EXERCISE:
Edit the data from the line with "روش‌شناسی پژوهش و تسلط بر" to the line with "Também poderá estar", replacing "Comic book" with "Graphic novel" and keeping everything else unchanged. Give only those lines, and leave the pictures out of your answer.

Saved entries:
»»
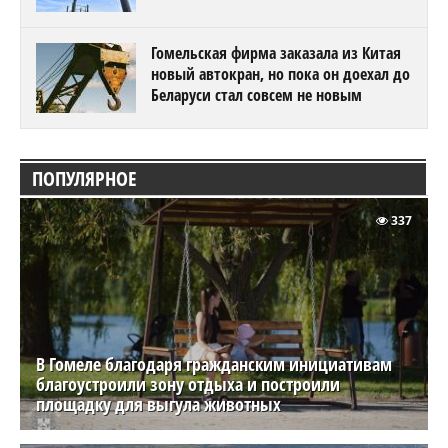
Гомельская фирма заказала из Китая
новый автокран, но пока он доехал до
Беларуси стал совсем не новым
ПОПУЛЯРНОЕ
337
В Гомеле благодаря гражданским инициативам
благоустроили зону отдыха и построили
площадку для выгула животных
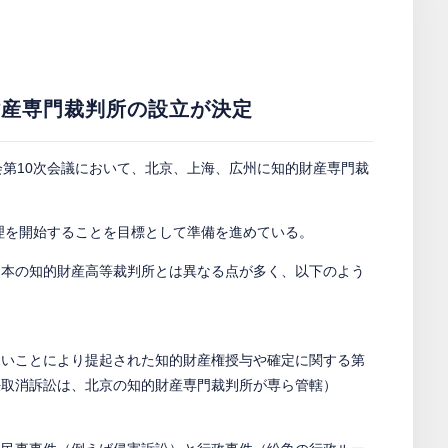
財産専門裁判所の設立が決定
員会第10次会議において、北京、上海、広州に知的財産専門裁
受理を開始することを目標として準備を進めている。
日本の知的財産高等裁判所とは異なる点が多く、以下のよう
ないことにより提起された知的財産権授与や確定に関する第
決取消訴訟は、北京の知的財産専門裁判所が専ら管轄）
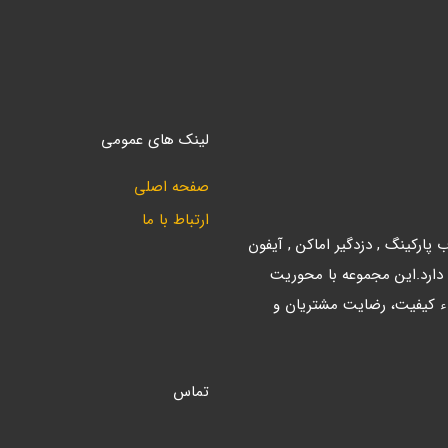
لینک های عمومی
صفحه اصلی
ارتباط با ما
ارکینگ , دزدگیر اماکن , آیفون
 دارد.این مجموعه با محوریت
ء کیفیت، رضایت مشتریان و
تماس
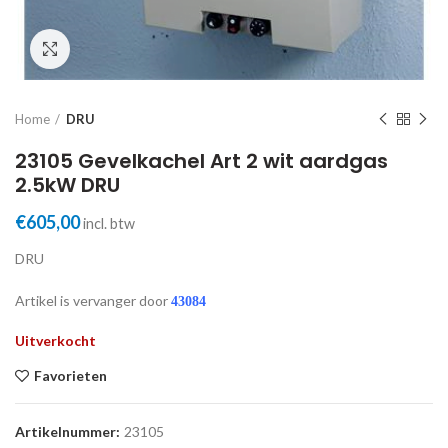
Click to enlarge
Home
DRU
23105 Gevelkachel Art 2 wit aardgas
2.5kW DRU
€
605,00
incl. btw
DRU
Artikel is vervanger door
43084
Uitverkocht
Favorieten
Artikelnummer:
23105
««
»»
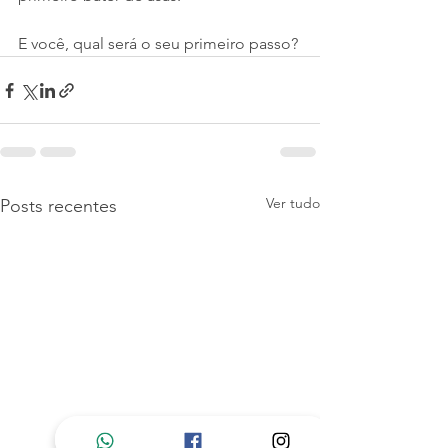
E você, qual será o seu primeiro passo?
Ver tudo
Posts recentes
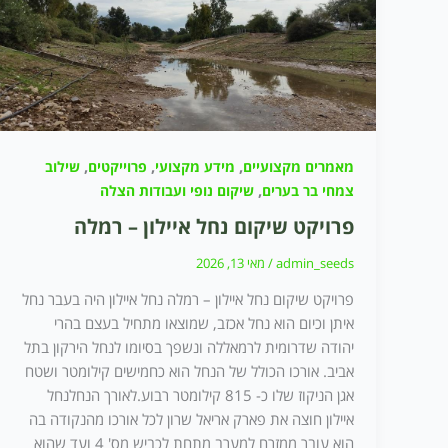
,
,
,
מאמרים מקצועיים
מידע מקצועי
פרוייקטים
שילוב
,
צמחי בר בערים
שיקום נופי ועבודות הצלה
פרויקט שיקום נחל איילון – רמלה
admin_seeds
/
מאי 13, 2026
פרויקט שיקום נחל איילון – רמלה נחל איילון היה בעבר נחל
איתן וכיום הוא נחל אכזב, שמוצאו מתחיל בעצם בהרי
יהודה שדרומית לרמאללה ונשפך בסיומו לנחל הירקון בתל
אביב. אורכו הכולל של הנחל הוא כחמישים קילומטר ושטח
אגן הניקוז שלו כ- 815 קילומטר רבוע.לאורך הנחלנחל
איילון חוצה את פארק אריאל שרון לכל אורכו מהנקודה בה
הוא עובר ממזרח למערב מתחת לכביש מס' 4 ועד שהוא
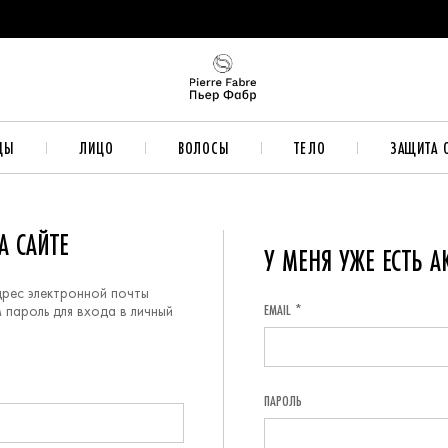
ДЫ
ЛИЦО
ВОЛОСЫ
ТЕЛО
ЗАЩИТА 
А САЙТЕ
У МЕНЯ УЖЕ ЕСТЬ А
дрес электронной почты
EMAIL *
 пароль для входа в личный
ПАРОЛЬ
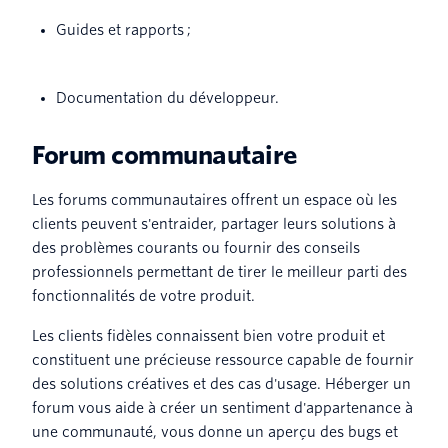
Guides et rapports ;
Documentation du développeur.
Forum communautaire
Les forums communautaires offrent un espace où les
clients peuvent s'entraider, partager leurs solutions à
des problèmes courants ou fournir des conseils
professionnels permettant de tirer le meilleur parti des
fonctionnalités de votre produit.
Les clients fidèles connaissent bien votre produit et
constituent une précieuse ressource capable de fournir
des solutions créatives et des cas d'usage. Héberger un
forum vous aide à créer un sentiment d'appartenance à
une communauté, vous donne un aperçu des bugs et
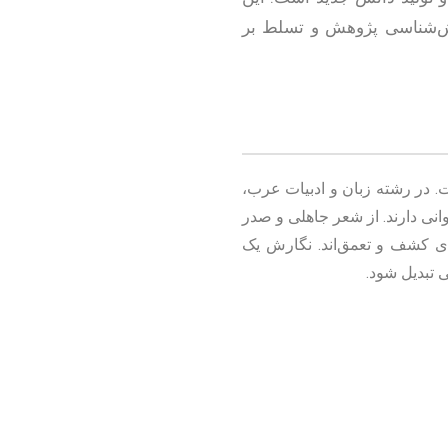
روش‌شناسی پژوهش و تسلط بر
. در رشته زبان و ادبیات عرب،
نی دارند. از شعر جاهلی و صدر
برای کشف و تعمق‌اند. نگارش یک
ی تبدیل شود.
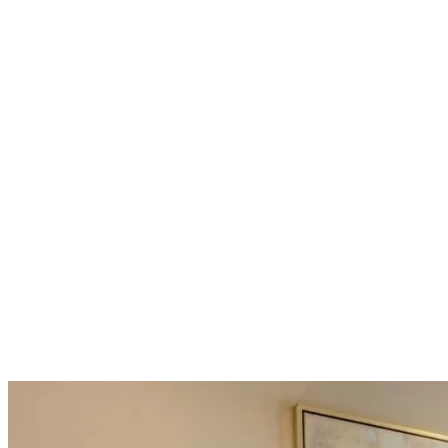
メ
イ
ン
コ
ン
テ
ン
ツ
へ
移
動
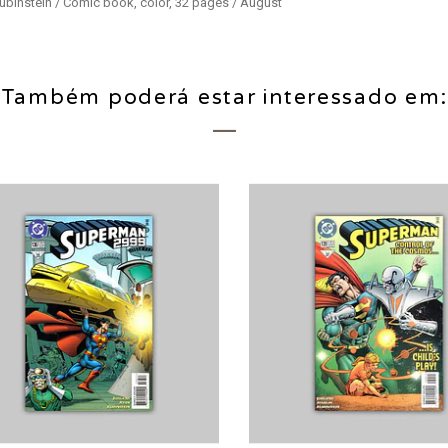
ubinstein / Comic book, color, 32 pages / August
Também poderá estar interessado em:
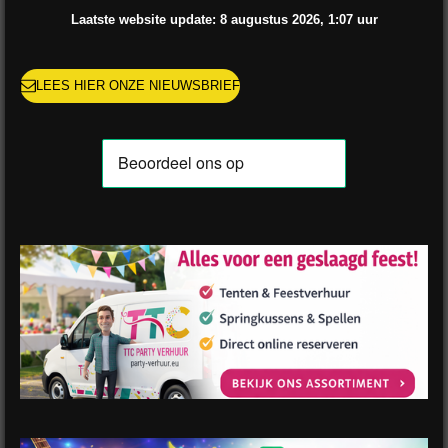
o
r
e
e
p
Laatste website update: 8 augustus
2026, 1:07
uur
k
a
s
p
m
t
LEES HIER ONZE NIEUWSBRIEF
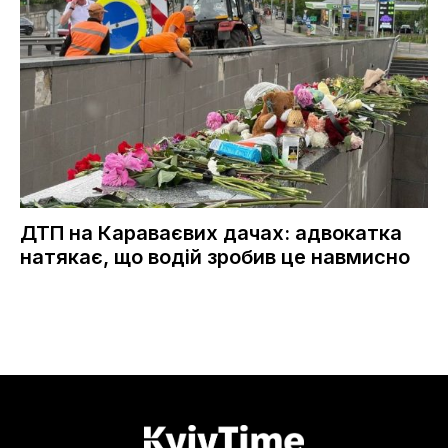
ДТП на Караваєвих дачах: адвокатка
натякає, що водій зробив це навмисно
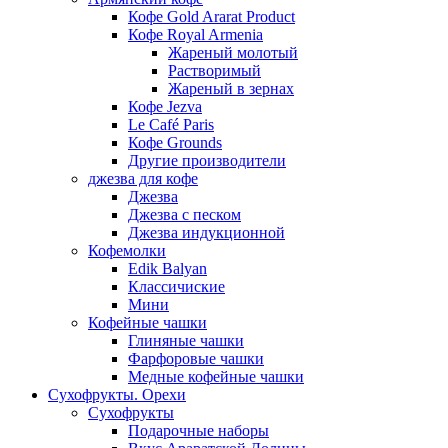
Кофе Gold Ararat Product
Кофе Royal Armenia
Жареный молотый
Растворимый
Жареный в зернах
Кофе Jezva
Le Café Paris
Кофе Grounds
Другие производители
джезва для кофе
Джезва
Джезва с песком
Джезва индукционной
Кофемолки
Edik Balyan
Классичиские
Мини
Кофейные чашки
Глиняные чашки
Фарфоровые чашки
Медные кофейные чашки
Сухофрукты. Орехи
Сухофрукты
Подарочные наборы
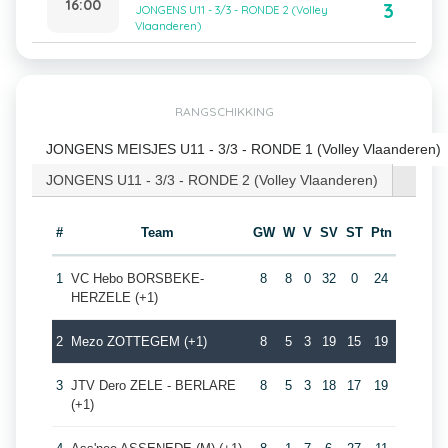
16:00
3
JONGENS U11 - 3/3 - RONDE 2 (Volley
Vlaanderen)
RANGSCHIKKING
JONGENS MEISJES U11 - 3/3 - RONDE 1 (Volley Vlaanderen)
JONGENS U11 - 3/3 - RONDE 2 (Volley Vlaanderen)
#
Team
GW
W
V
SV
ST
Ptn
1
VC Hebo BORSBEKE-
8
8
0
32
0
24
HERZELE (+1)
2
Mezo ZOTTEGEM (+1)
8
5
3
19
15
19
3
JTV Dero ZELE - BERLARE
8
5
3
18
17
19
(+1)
««
OUTPUT OF THE EXERCISE:
روش‌شناسی پژوهش و تسلط بر
. در رشته زبان و ادبیات عرب،
نی دارند. از شعر جاهلی و صدر
برای کشف و تعمق‌اند. نگارش یک
ی تبدیل شود.
メ
イ
ン
コ
ン
テ
ン
ツ
へ
移
動
ubinstein / Graphic novel, color, 32 pages / August
Também poderá estar interessado em:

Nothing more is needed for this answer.